Gerard Callaghan was MP for Cork City and County as a Tory from 1826 to 1832. On the other hand, his brother Daniel Callaghan was an MP for Cork City and Cork County from 1830 to 1849, first as a Whig (1830-1849) and then as a member of the Irish Repeal Association, Daniel O’Connell’s effective political machine.
By the time the church was being built, the tenant of Monkstown Castle was Bernard Robert Shaw (1801-1880).
The church was designed by William Hill (1798-1844), a well-known architect whose public buildings in Cork, including the North Infirmary, the Corn Exchange, Saint Michael’s Church, Blackrock, and Kilmaloda House, Timoleague.

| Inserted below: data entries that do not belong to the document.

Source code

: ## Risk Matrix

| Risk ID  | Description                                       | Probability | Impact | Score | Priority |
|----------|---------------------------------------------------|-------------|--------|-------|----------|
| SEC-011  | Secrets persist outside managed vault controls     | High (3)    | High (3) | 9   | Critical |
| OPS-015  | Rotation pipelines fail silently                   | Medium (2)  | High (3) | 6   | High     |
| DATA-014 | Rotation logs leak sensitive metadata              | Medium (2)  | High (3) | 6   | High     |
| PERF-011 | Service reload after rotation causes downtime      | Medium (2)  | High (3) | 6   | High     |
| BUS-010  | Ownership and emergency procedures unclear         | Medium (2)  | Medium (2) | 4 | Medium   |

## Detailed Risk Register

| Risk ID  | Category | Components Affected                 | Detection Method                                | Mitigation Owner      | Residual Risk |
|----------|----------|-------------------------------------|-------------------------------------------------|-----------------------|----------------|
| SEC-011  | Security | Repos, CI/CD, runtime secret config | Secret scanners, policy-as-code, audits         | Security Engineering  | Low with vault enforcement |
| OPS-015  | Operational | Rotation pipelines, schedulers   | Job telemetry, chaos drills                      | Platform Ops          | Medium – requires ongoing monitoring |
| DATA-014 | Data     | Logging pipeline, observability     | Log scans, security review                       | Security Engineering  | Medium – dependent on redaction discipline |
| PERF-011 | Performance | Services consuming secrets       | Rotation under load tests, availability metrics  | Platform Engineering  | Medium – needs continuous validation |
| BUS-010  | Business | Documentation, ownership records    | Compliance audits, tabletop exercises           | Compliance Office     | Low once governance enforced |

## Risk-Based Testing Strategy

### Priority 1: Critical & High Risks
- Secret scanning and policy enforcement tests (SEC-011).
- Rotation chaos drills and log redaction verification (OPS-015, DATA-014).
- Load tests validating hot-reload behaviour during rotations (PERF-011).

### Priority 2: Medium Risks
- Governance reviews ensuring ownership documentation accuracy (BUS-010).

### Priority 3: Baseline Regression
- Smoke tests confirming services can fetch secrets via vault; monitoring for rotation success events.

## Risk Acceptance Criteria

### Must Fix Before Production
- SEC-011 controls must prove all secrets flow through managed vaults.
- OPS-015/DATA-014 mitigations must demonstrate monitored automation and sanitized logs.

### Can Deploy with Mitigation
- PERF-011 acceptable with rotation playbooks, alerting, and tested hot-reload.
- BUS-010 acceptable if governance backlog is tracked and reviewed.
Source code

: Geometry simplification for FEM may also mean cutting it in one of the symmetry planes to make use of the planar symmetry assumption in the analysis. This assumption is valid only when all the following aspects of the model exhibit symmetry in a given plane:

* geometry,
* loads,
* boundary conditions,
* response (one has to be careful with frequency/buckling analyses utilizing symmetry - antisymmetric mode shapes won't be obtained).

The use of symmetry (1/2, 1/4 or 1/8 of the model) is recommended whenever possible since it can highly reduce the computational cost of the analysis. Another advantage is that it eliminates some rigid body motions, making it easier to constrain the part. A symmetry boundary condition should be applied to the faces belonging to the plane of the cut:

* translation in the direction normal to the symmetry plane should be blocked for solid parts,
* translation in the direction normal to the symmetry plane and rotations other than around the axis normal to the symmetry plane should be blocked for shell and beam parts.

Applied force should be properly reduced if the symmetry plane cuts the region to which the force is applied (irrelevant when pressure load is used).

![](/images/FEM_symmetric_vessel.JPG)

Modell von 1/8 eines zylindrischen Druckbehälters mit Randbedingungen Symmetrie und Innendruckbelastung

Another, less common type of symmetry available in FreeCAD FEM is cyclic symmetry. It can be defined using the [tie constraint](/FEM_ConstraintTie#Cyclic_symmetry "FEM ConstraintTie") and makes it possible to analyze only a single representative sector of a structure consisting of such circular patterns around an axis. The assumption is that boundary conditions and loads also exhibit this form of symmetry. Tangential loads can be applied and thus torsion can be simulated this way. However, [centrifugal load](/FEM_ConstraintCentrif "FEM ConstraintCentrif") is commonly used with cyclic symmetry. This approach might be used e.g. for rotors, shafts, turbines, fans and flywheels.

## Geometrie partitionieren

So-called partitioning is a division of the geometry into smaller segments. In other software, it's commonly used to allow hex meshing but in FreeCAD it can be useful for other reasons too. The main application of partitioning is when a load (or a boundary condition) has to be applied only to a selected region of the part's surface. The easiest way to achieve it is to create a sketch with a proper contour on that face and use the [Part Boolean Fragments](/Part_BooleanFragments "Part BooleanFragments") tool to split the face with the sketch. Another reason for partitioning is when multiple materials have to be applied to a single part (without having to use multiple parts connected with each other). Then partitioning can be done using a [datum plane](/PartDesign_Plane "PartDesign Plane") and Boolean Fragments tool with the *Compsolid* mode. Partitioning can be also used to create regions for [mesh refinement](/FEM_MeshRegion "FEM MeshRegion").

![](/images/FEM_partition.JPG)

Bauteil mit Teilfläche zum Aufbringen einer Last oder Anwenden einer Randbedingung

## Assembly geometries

The building of Saint John’s was finished in 1832. The church is a cruciform shape, built of limestone in the Early English style with a tower and spire, 70 ft high at the east end. It contains a fine organ in its gallery. The stained glass of the west window includes the coats-of-arms of those who helped to cover the £950 building costs.
The East Window in Saint John’s is by Hardman of Birmingham who worked closely with AWN Pugin
The double lancet East Window, representing the Resurrection and the Ascension, is by Hardman of Birmingham who worked closely with AWN Pugin, dates from 1874 and is in memory of Amos Langton Newman.

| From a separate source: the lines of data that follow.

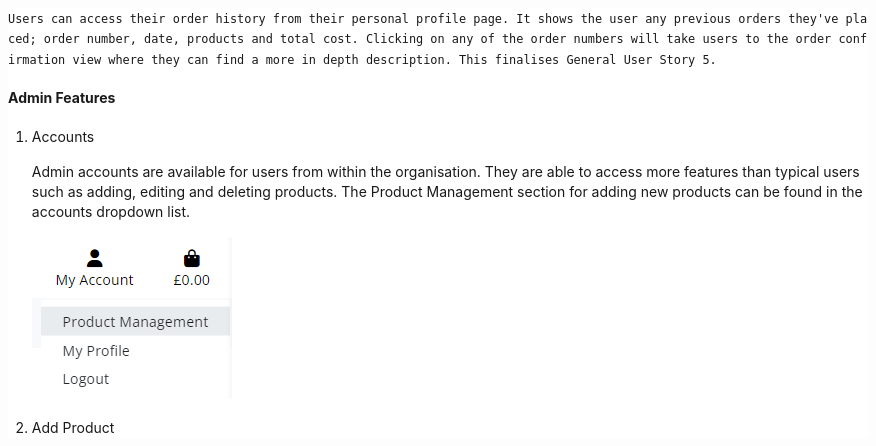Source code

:     Users can access their order history from their personal profile page. It shows the user any previous orders they've placed; order number, date, products and total cost. Clicking on any of the order numbers will take users to the order confirmation view where they can find a more in depth description. This finalises General User Story 5.

#### Admin Features

1. Accounts

    Admin accounts are available for users from within the organisation. They are able to access more features than typical users such as adding, editing and deleting products. The Product Management section for adding new products can be found in the accounts dropdown list.

    ![Admin-account-dropdown](media/readme/features/Product-management.png)

2. Add Product
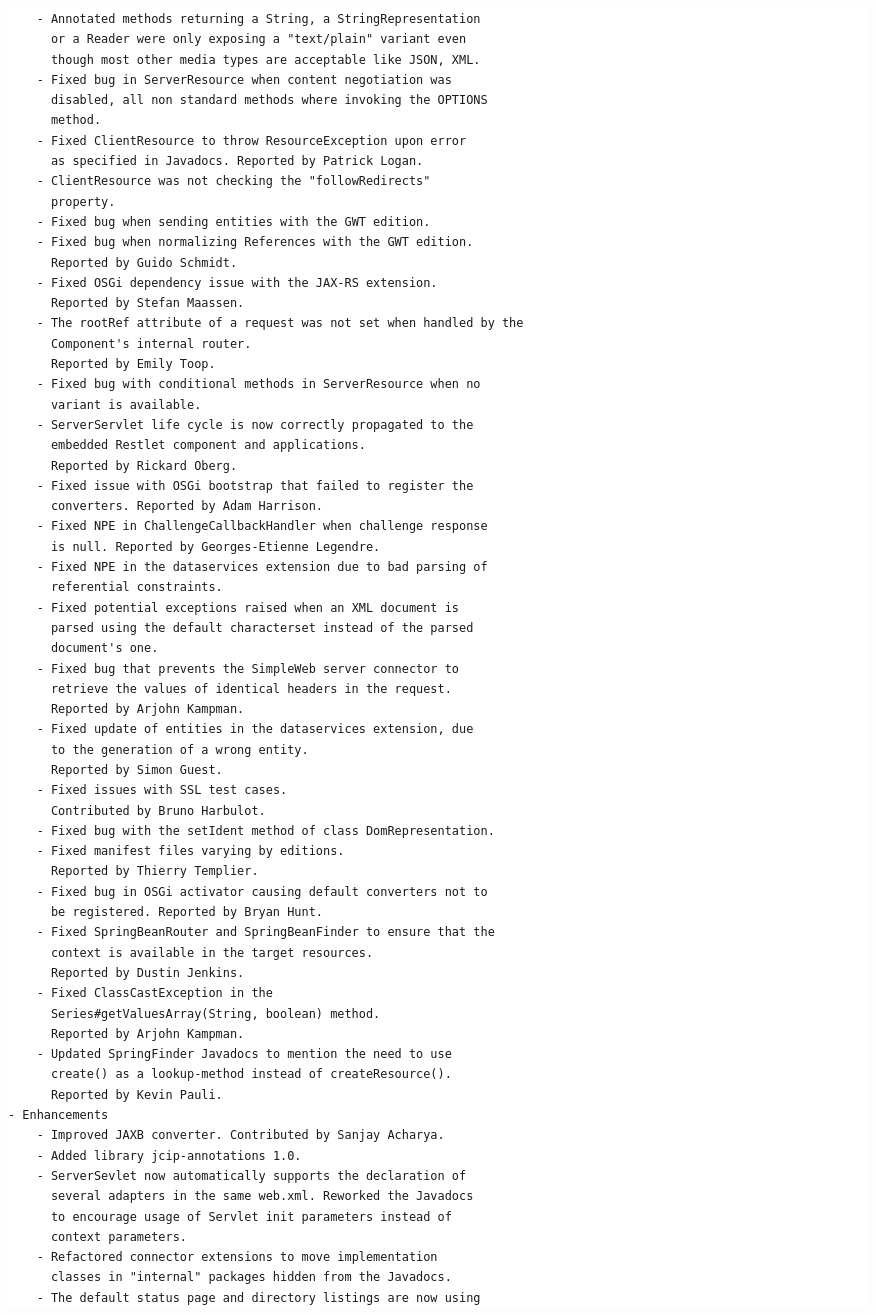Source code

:         - Annotated methods returning a String, a StringRepresentation
          or a Reader were only exposing a "text/plain" variant even
          though most other media types are acceptable like JSON, XML.
        - Fixed bug in ServerResource when content negotiation was
          disabled, all non standard methods where invoking the OPTIONS
          method. 
        - Fixed ClientResource to throw ResourceException upon error
          as specified in Javadocs. Reported by Patrick Logan.
        - ClientResource was not checking the "followRedirects"
          property.
        - Fixed bug when sending entities with the GWT edition.
        - Fixed bug when normalizing References with the GWT edition.
          Reported by Guido Schmidt.
        - Fixed OSGi dependency issue with the JAX-RS extension.
          Reported by Stefan Maassen.
        - The rootRef attribute of a request was not set when handled by the 
          Component's internal router.
          Reported by Emily Toop.
        - Fixed bug with conditional methods in ServerResource when no
          variant is available.
        - ServerServlet life cycle is now correctly propagated to the 
          embedded Restlet component and applications.
          Reported by Rickard Oberg.
        - Fixed issue with OSGi bootstrap that failed to register the
          converters. Reported by Adam Harrison.
        - Fixed NPE in ChallengeCallbackHandler when challenge response
          is null. Reported by Georges-Etienne Legendre.
        - Fixed NPE in the dataservices extension due to bad parsing of
          referential constraints.
        - Fixed potential exceptions raised when an XML document is 
          parsed using the default characterset instead of the parsed 
          document's one.
        - Fixed bug that prevents the SimpleWeb server connector to 
          retrieve the values of identical headers in the request.
          Reported by Arjohn Kampman.
        - Fixed update of entities in the dataservices extension, due 
          to the generation of a wrong entity.
          Reported by Simon Guest.
        - Fixed issues with SSL test cases.
          Contributed by Bruno Harbulot.
        - Fixed bug with the setIdent method of class DomRepresentation.
        - Fixed manifest files varying by editions.
          Reported by Thierry Templier.
        - Fixed bug in OSGi activator causing default converters not to
          be registered. Reported by Bryan Hunt.
        - Fixed SpringBeanRouter and SpringBeanFinder to ensure that the 
          context is available in the target resources. 
          Reported by Dustin Jenkins.
        - Fixed ClassCastException in the 
          Series#getValuesArray(String, boolean) method.
          Reported by Arjohn Kampman.
        - Updated SpringFinder Javadocs to mention the need to use
          create() as a lookup-method instead of createResource().
          Reported by Kevin Pauli.
    - Enhancements
        - Improved JAXB converter. Contributed by Sanjay Acharya.
        - Added library jcip-annotations 1.0.
        - ServerSevlet now automatically supports the declaration of 
          several adapters in the same web.xml. Reworked the Javadocs
          to encourage usage of Servlet init parameters instead of
          context parameters.
        - Refactored connector extensions to move implementation 
          classes in "internal" packages hidden from the Javadocs.
        - The default status page and directory listings are now using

Saint John the Evangelist ... a window in Saint John’s Church, Monkstown
Saint John the Evangelist is represented in a window in a one lancet window in the north-west transept in memory of Mary Augusta Brodrick. The window by Heaton, Butler and Bayne of London dates from 1885.
The inscription on the church bell reads:
“Monkstown Protestant Church, erected by voluntary contributions, collected in Ireland and England by Gerard Callaghan, Esq, MP for Cork, and the Rev AGH Hollingsworth. The first Protestant church erected since the Reformation.
“Lord Longford and Lord de Vesci gave the endowment, Gerard Callaghan, Esq, of Monkstown gave the glebe in perpetuity; AGH Hollingsworth, the first Protestant incumbent; William Hill of Cork, architect. The church completed March 1832. Robert Shaw and Wm. Andrews, churchwardens.”
The claim to be “the first Protestant church erected since the Reformation” seems extraordinary.
The first rector of the parish, the Revd Arthur George Harper Hollingsworth, came to Monkstown from Roscrea in 1831. After the church building project was completed he was instituted as Vicar of Monkstown on 13 August 1835. The glebe house or vicarage with its three acres of land was formerly the residence of Michael Westropp and leased forever from his grandson, Bernard Robert Shaw of Monkstown at £25 per annum. The income of the vicar at the time was £50 per annum, secured by Lord Longford and Lord de Vesci.
When his departure from Monkstown was announced in 1838, Hollingsworth was presented with a commemorative plate by his parishioners and, in an almost unprecedented gesture, the Catholic people of Monkstown presented him with a silver box.
Holingsworth moved to Suffolk and was later a published poet (although not a very good one), local historian and travel writer. After visiting Palestine, he called it a country “without a population, without resources, without commerce.”
But the other interesting literary connection is provided by Bernard Robert Shaw (1801-1880), the churchwarden who leased the lands for a glebe house. Shaw, who became a tenant of Monkstown Castle, was a second cousin of George Carr Shaw (1814-1885), father the Dublin-born playwright and Nobel Laureate, George Bernard Shaw.